Gene set linkage analysis tool
The GSLA web tool was first developed together with the predicted Human Interactome Resource (HIR 2013) [10] to interpret the potential functional impact from the observed OTCs in humans. Two hypotheses (Q1 and Q2) are assumed by GSLA to ensure that the reported functional associations between two gene sets are significant (Fig. 2). Q1 measures whether the density of inter-gene-set gene associations between two functionally associated gene sets is higher than the density of background gene associations connecting two random gene sets. Q2 assumes that the high density between functionally associated gene sets can be observed only in the biologically correct interactome and not in random interactomes.

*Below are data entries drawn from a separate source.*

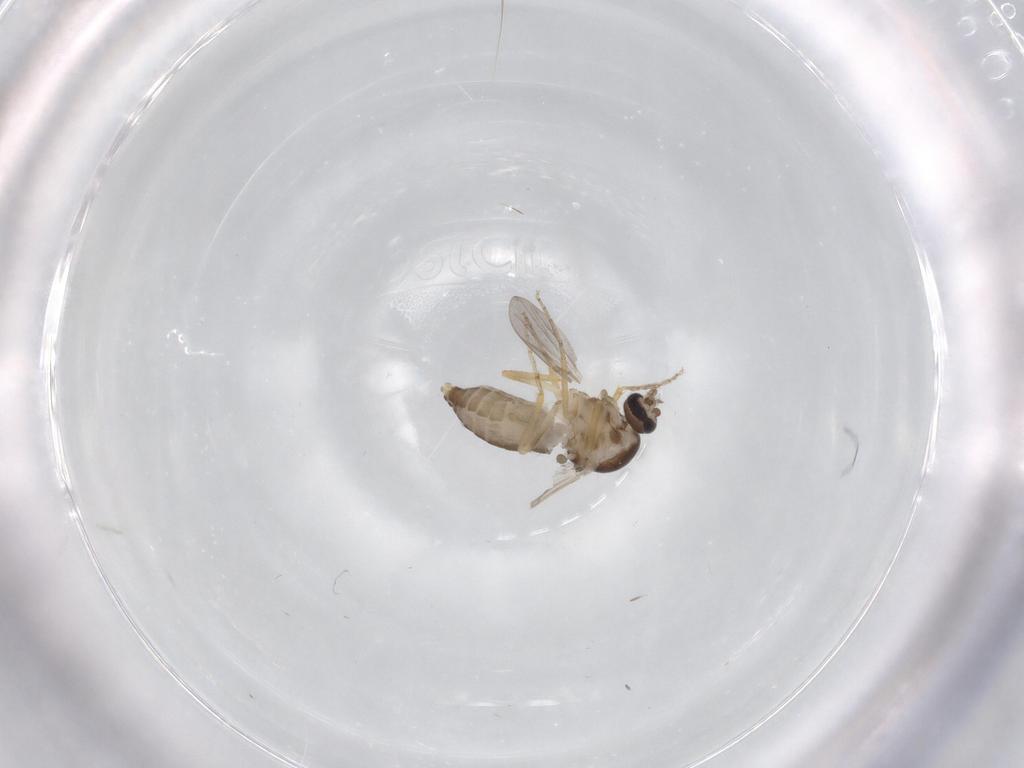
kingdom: Animalia
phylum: Arthropoda
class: Insecta
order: Diptera
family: Ceratopogonidae
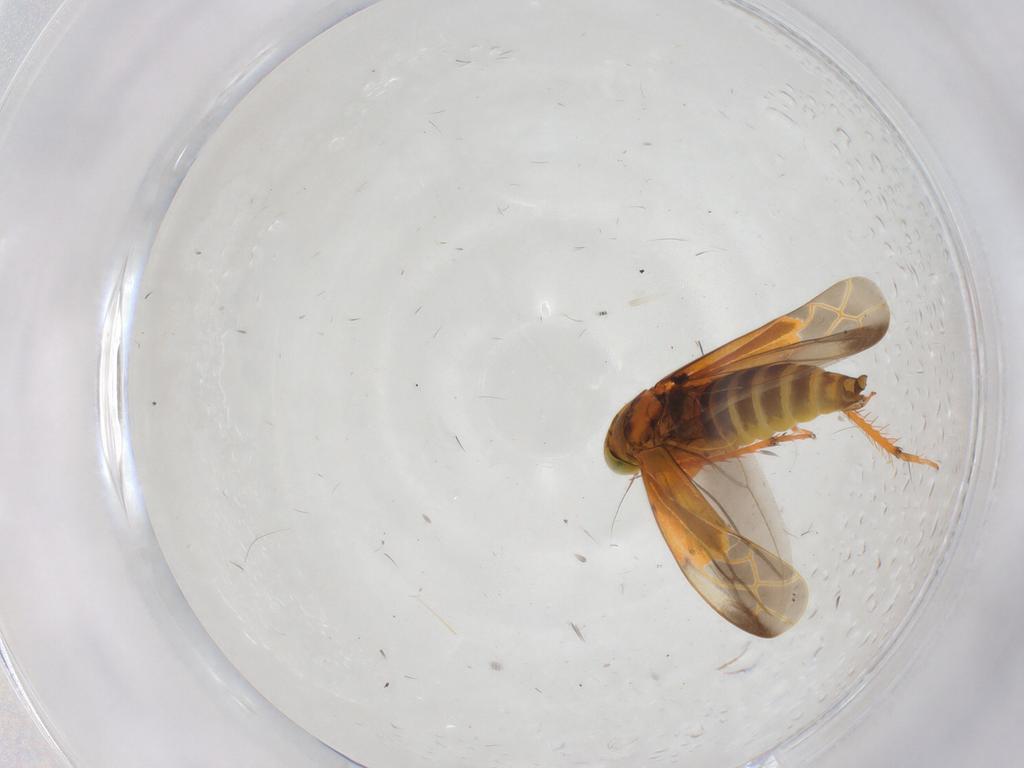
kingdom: Animalia
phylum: Arthropoda
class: Insecta
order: Hemiptera
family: Cicadellidae
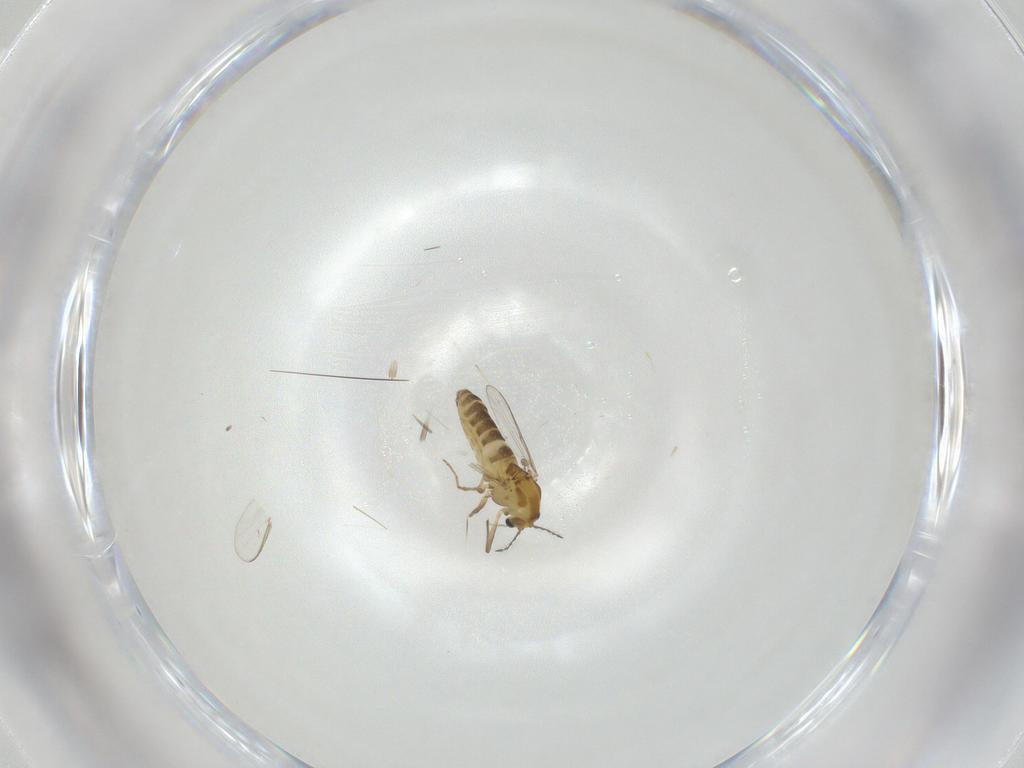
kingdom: Animalia
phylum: Arthropoda
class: Insecta
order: Diptera
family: Chironomidae
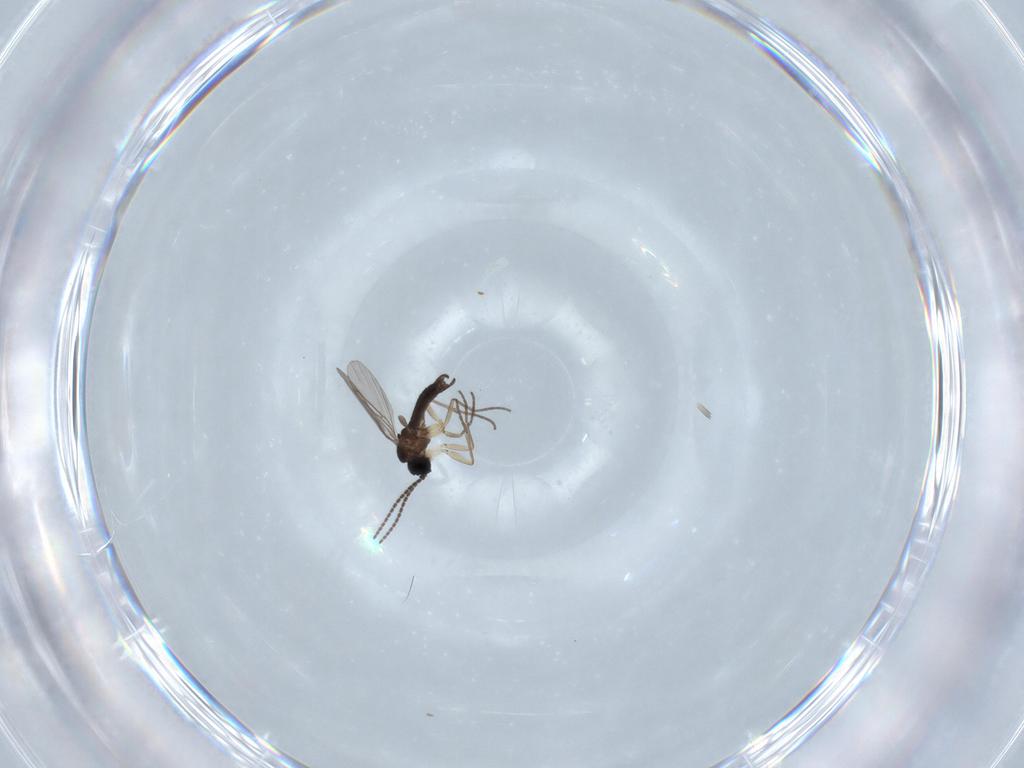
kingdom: Animalia
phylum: Arthropoda
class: Insecta
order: Diptera
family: Sciaridae
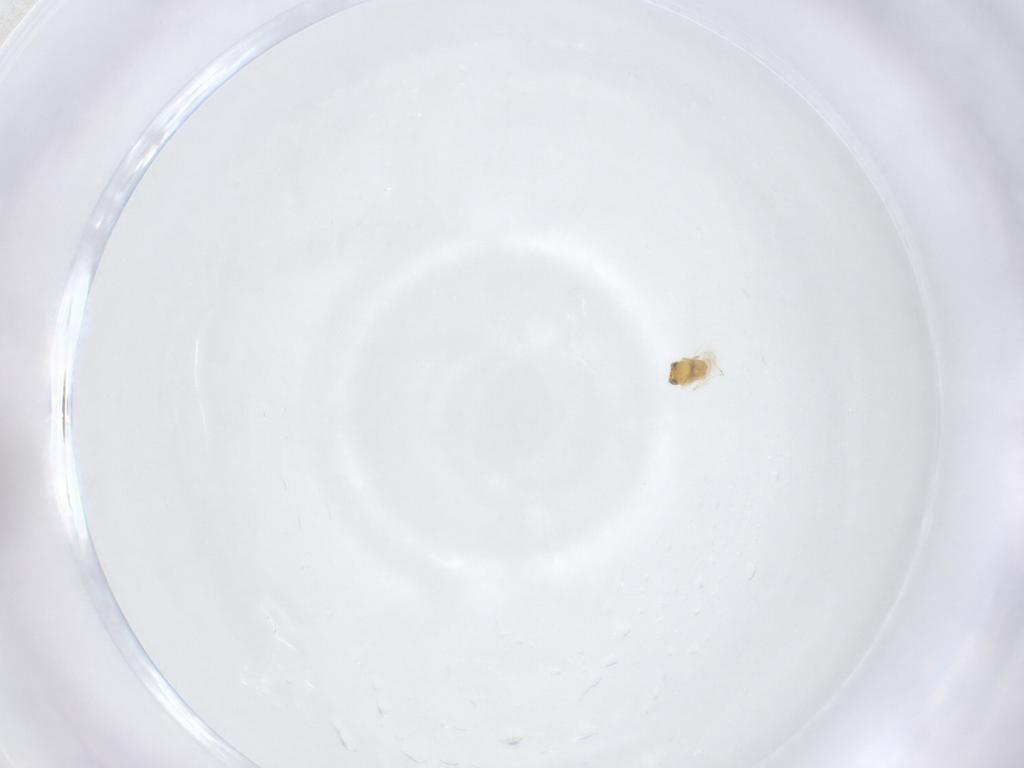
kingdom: Animalia
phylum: Arthropoda
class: Insecta
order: Hymenoptera
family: Aphelinidae
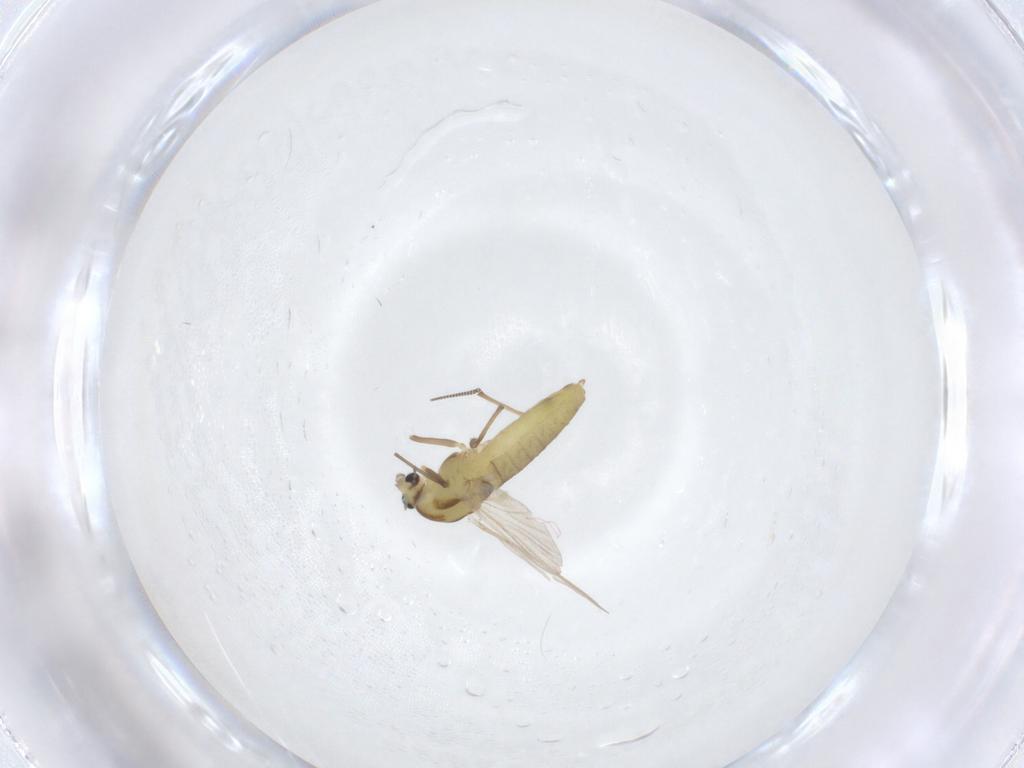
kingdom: Animalia
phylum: Arthropoda
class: Insecta
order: Diptera
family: Chironomidae
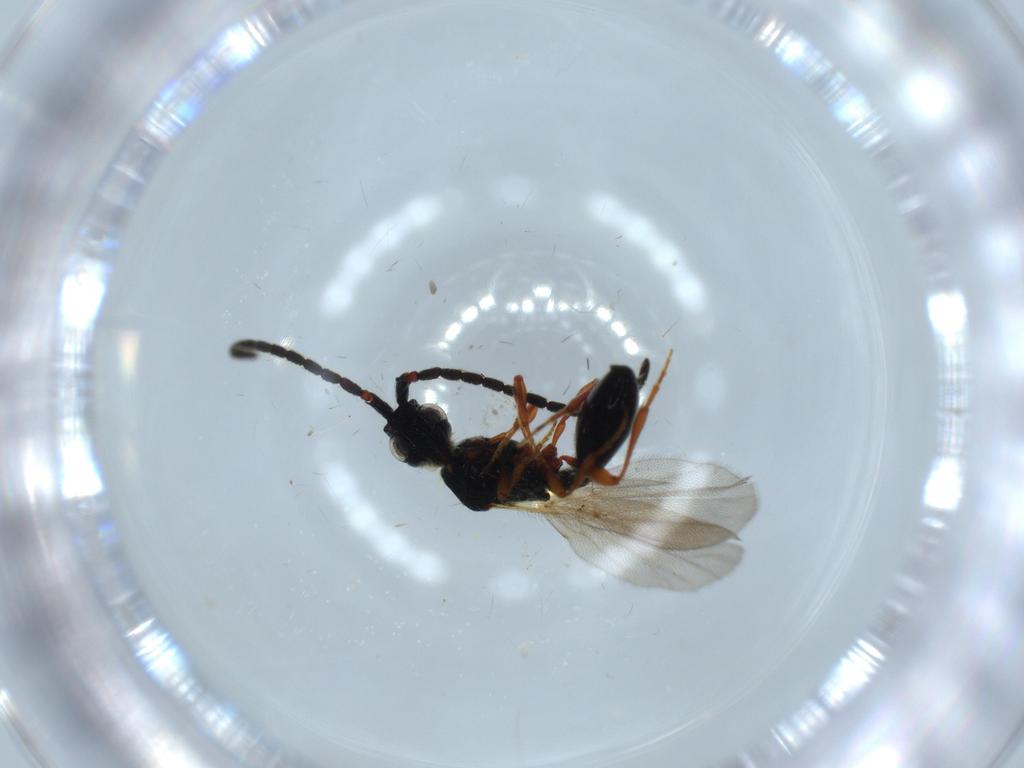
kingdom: Animalia
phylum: Arthropoda
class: Insecta
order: Hymenoptera
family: Diapriidae
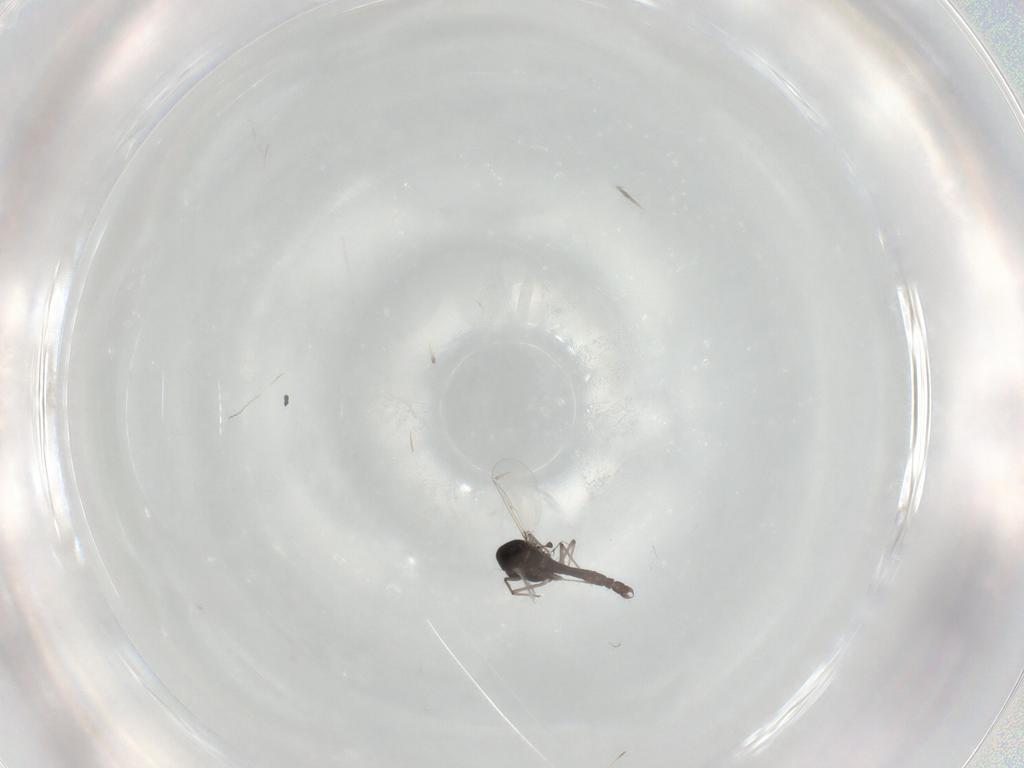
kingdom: Animalia
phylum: Arthropoda
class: Insecta
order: Diptera
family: Chironomidae
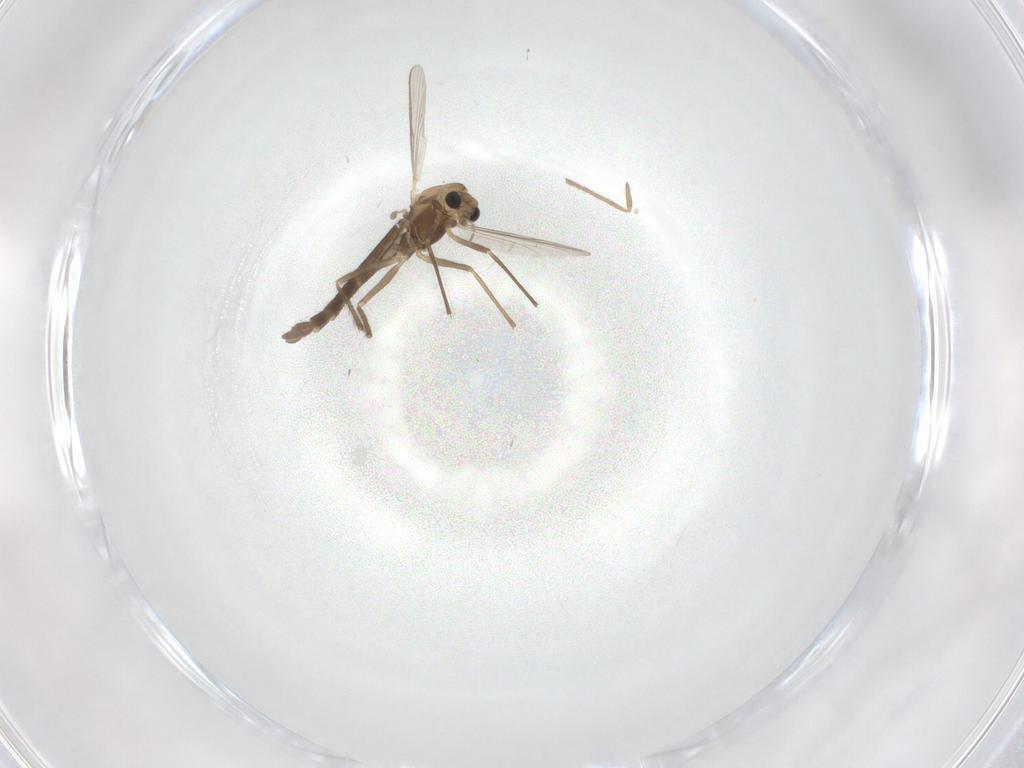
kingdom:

In other words, when we compare the density of the HIR V2 to a random gene association network, both consisting of the same genes and with each gene having the same number of neighbours, the HIR V2 will have a higher density. In a biological sense, Q1 examines the strength of the functional associations between two gene sets, while Q2 verifies that the observed strong functional association is the result of a biologically correct network topology (i.e., our knowledge of the molecular mechanisms) rather than the result of the compositions of these two gene sets. Some genes, known as hubs, have considerably more neighbours than other genes. Therefore, if the gene sets have many hubs, they are more likely to connect to other gene sets. To ensure the biological significance of functional associations that were detected between two gene sets, the second hypothesis (Q2) can remove the confounding factor of gene set composition. In general, Q1 and Q2 are related and different hypotheses. They complement each other so that the GSLA tool can increase its sensitivity and specificity. We set density > 0.01 for Q1 and p < 0.001 for Q2 as the default criteria for GSLA when reporting the functional associations between two gene sets.
Construction of the HIR V2/GSLA website
To deploy the online database, we used the LNMP system, which is an integrated system that includes Linux, Nginx, MySQL, and PHP. The MySQL database was used to store data. The web interface of the online database was developed using the Laravel framework using PHP. The front-end of the online database was implemented with the Vue.js script library, which implements a single page application (SPA). Vue.js is an open-source JavaScript library designed for SPA web interface creation. Cytoscape [27] was used for the visualization of the functional association networks.